● **Stated exercise 1**:
In the soil test thread below, which fertilizer analyses does the reply recommending nitrogen and potassium name as examples?
● **Stated exercise 2**:
Reproduce the passage of the soil test thread below from "I just got my" up to and including "you don't already.".

# My first soil test result need recommendations



## lawngest (8 mo ago)

Hi everyone just want to say how much I appreciate this forum and all the information I'm soaking up here. Now I spend more time with my lawn than my cars. My lawn is sod KBG 10ksqft corner lot about 4 years old and starting to thin out. After many fail attempt to thicken and green up my lawn using a local lawn care service, I decide to take matters to my own hands. I'm glad to have found this forum. The problem with my lawn is the sandy rocky soil I was left with after my new home build. The landscaper did a horrible job with putting down sod on bad soil. I have two area (about 2k sqft) with nothing but sand underneath and worse on a graded incline. Anytime the temps go above 80F this area of the lawn is the first to show stress. I plan on just turning this area into a mulch bed. Anyway back to my soil result.

I just got my soil result back from Waypoint, the PH level is high at 8.1 Question is I believe I'm suppose to add Sulfur and not Lime correct? My goal is to get to a tier-2 lawn, any other recommendation would be great.


----------



## Grizzly Adam (May 5, 2017)

Yes, sulfur will help your pH, and you are low on sulfur anyway. Do not lime. Ever. No calcium, no magnesium- you have plenty (that means no gypsum). Yo don't need phosphorous or iron at this time either, but the iron will deplete at a decent pace over the season. I would stick to fertilizers with just nitrogen and potassium in them, like 22-0-4 or 22-0-10.

If you can find something with organic matter in it, that would be good too since you would be ideally between 3.5-5%. Otherwise, you could throw down some compost or peat. Maybe start mulching if you don't already.


----------



## lawngest (8 mo ago)

Here's my plan:

PH: (now) To slowly lower the alkaline PH to 7 I will put down elemental sulfur, using Tiger 90 CR Sulfur Turf Grade 50 lb. from Siteone

PH: (Fall) put down Ammonium sulfate (21-0-0-22) because of the added nitrogen+Sulfur, LESCO Compacted Fertilizer

K: (now) Potash is very low need to add Sulfate of Potash SOP, 1-lbs/1ksqft (0-0-53) Sunshine Harvest 40 lb.

N: (now)I got Urea coming in so will be spoon feeding (spray) .25-lbs/1ksqft per week (46-0-0) Sunshine Harvest 40 lb.


----------



## Grizzly Adam (May 5, 2017)

Lawns typically really like potash in the fall-- I am also deficient and am adding some now but also saving some for the fall.


----------



## MacLawn (Oct 26, 2021)

Hows the lawn doing now


----------



## Ridgerunner (May 16, 2017)

ken-n-nancy said:


> @Lust4Lawn, I just noticed this thread and wanted to let you know that you're not alone in having to apply potassium (K) on a long-term basis to your lawn in order to supply the needed potassium for the grass to grow. I have soil test results going back about 8 years with a potassium level hovering around 3% that basically doesn't budge in our sandy soil (TEC in range of 4-5), despite making 2-4 applications of sulfate of potash (0-0-50) every year.
> 
> Our sandy soil leaches potassium continually, so we are nearly always potassium deficient, so I make monthly applications of 1#K/ksqft from May through August, but none after Labor Day.
> 
> ...


 :thumbup:


----------

(Extracted data entries)

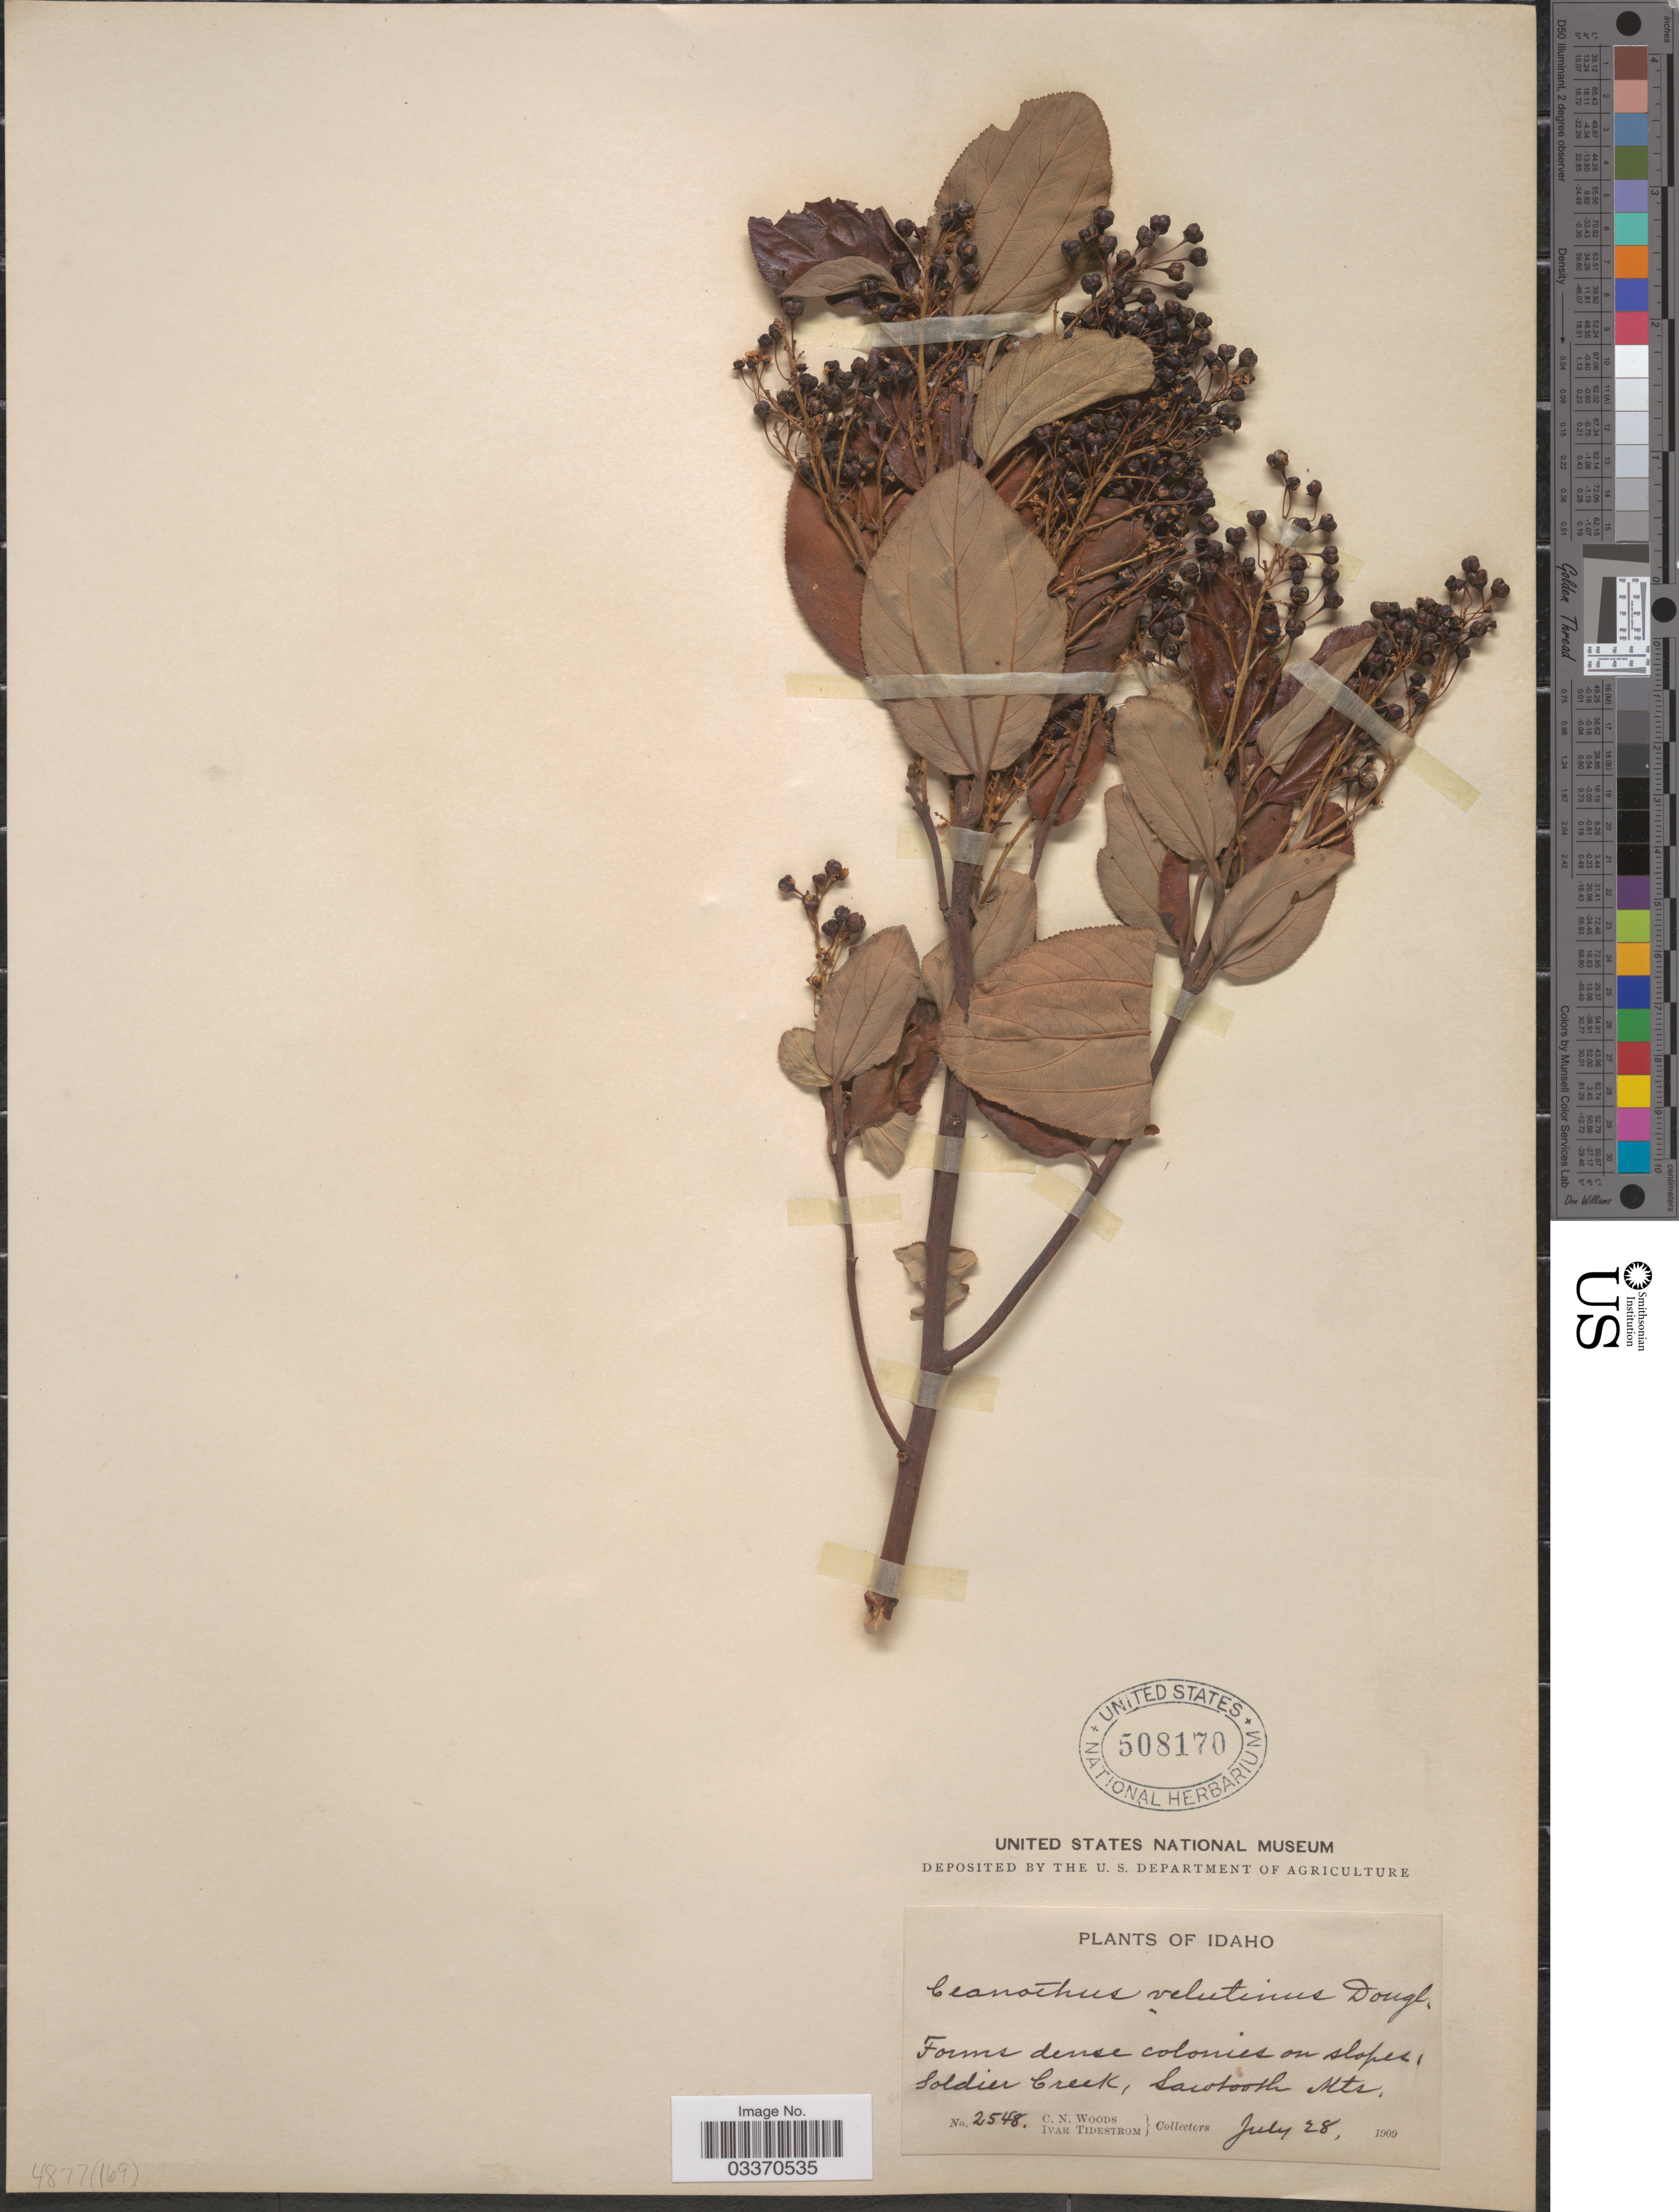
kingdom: Plantae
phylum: Tracheophyta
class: Magnoliopsida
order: Rosales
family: Rhamnaceae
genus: Ceanothus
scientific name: Ceanothus velutinus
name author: Douglas ex Hook.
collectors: C. Woods & I. F. Tidestrom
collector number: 2548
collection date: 1909-07-28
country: United States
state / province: Idaho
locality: Soldier Creek, Sawtooth Mts.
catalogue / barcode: US 508170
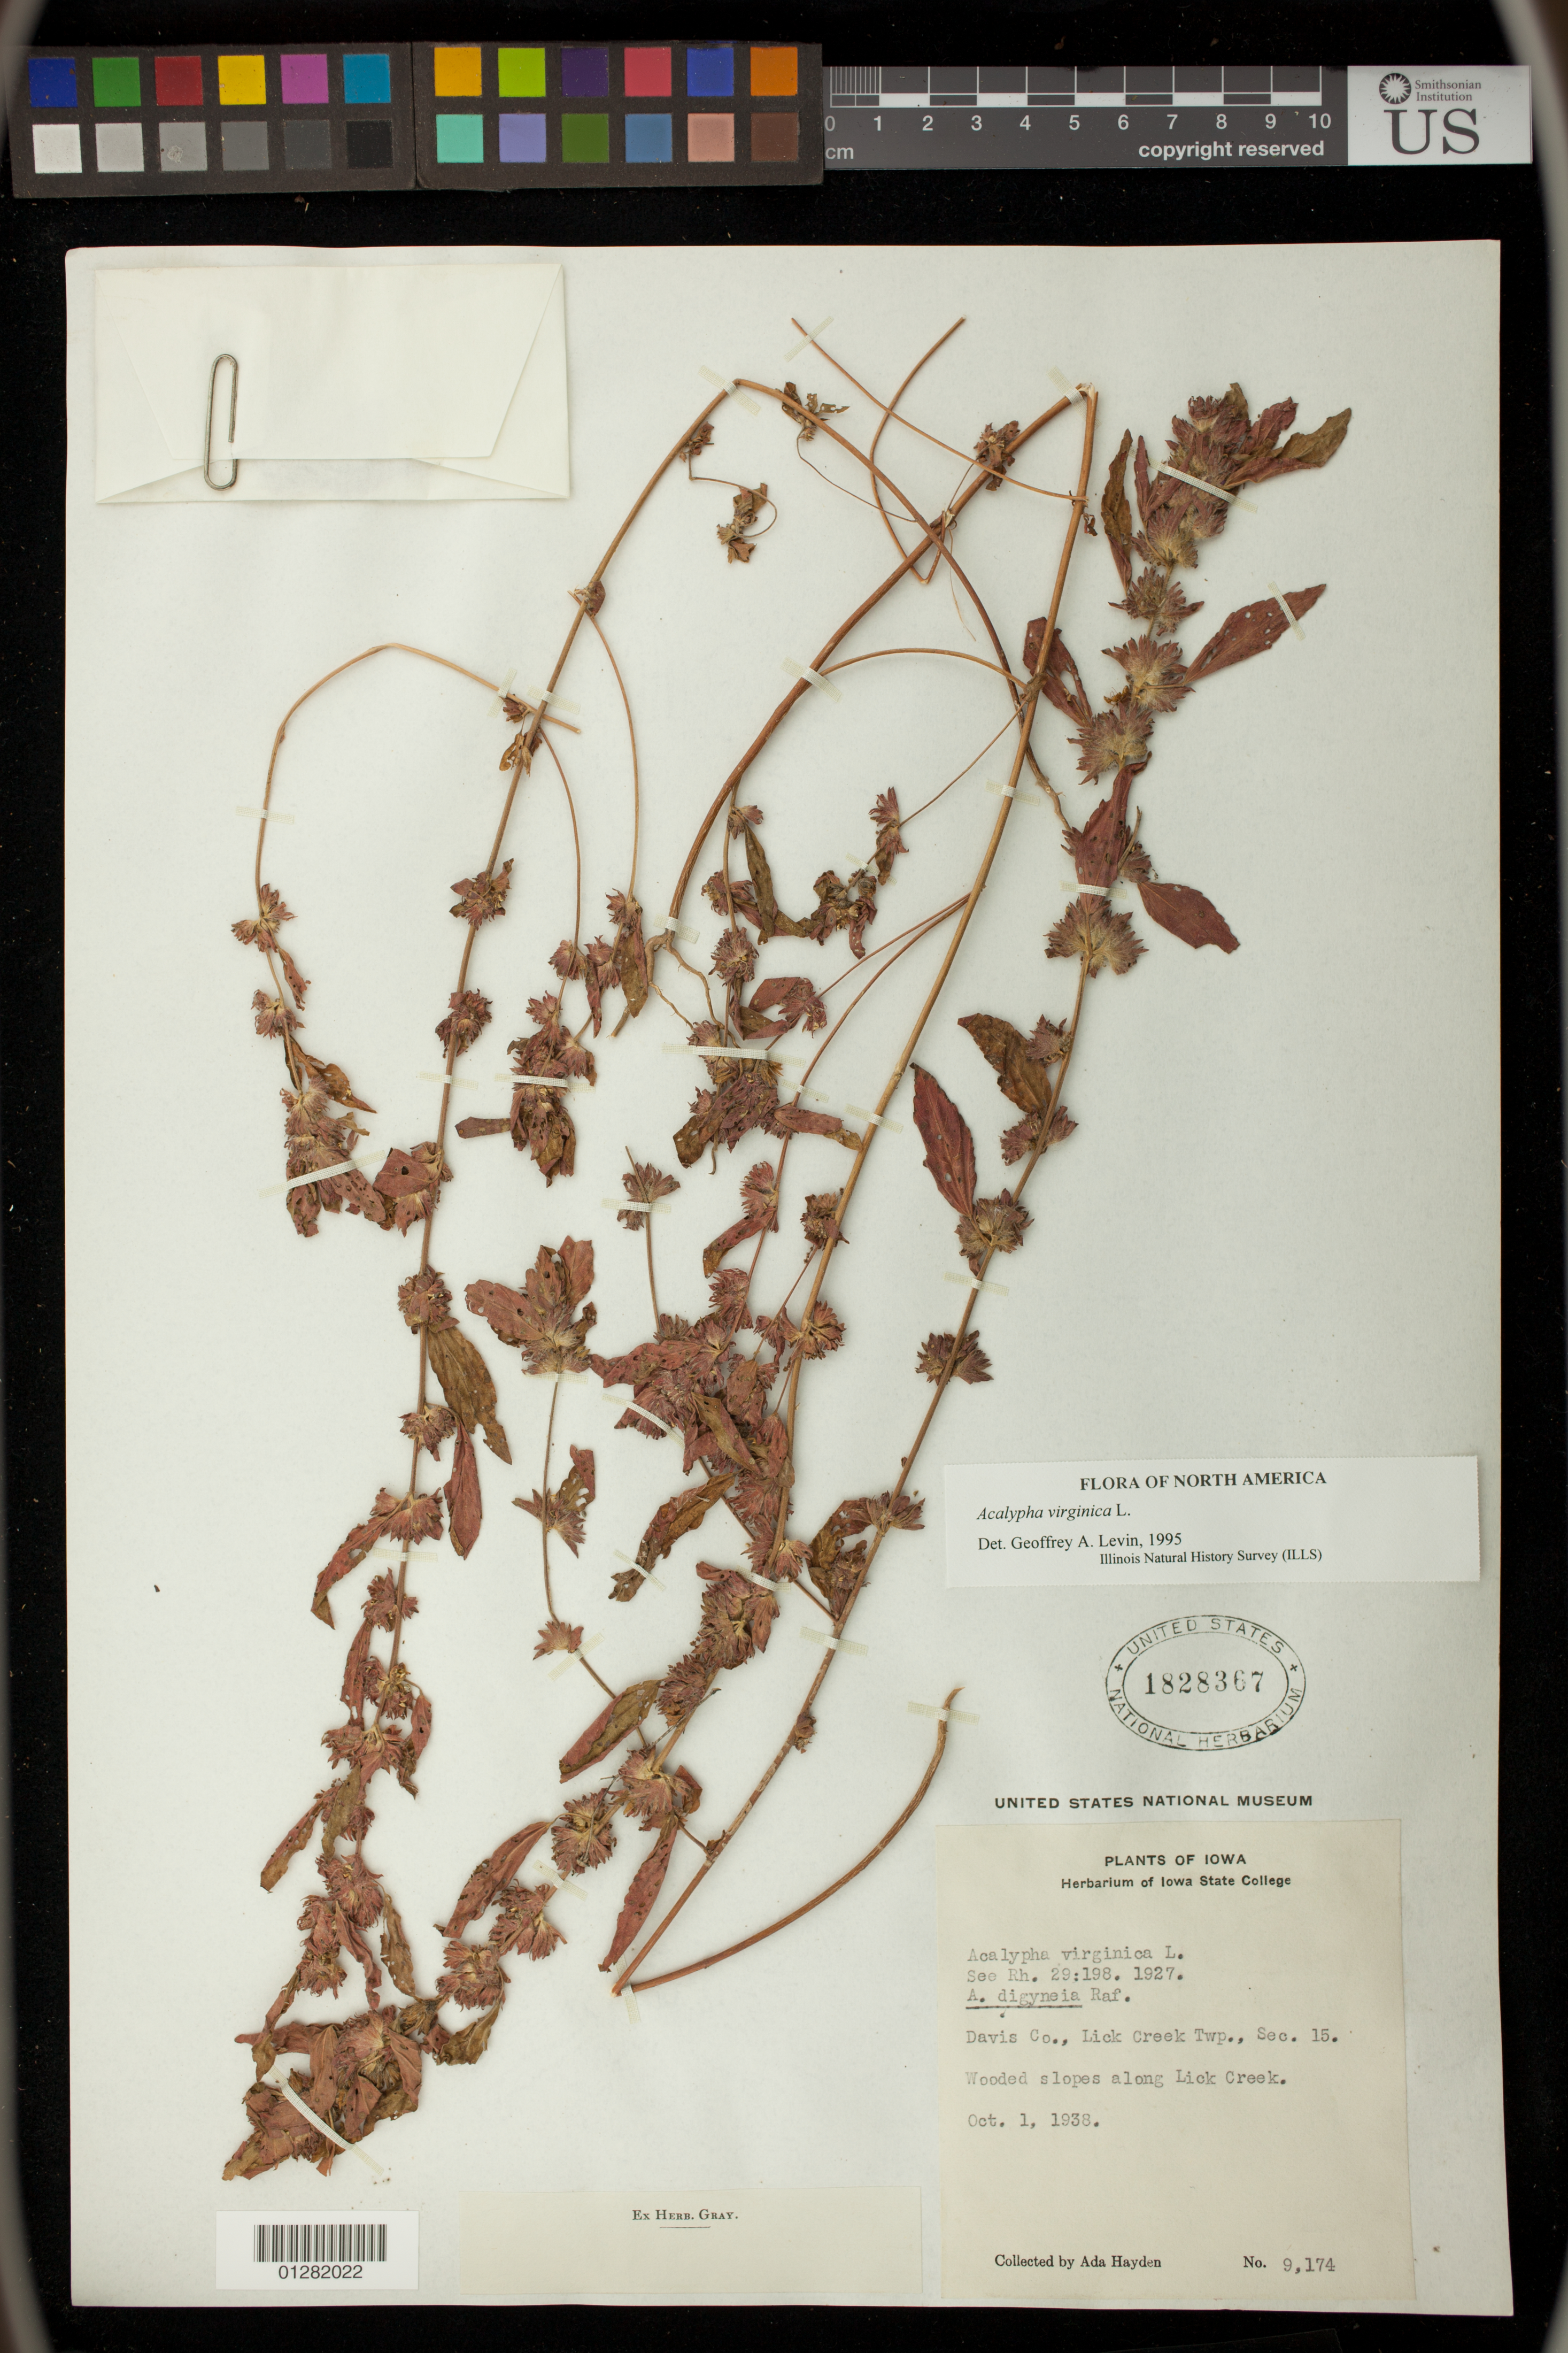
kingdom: Plantae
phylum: Tracheophyta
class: Magnoliopsida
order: Malpighiales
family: Euphorbiaceae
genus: Acalypha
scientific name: Acalypha virginica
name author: L.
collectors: Ada Hayden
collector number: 9174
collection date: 1938-10-01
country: United States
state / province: Iowa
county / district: Davis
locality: Lick Creek Twp., Sec 15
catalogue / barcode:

● **Result 1**:
22-0-4 or 22-0-10.

● **Result 2**:
I just got my soil result back from Waypoint, the PH level is high at 8.1 Question is I believe I'm suppose to add Sulfur and not Lime correct? My goal is to get to a tier-2 lawn, any other recommendation would be great.


----------



## Grizzly Adam (May 5, 2017)

Yes, sulfur will help your pH, and you are low on sulfur anyway. Do not lime. Ever. No calcium, no magnesium- you have plenty (that means no gypsum). Yo don't need phosphorous or iron at this time either, but the iron will deplete at a decent pace over the season. I would stick to fertilizers with just nitrogen and potassium in them, like 22-0-4 or 22-0-10.

If you can find something with organic matter in it, that would be good too since you would be ideally between 3.5-5%. Otherwise, you could throw down some compost or peat. Maybe start mulching if you don't already.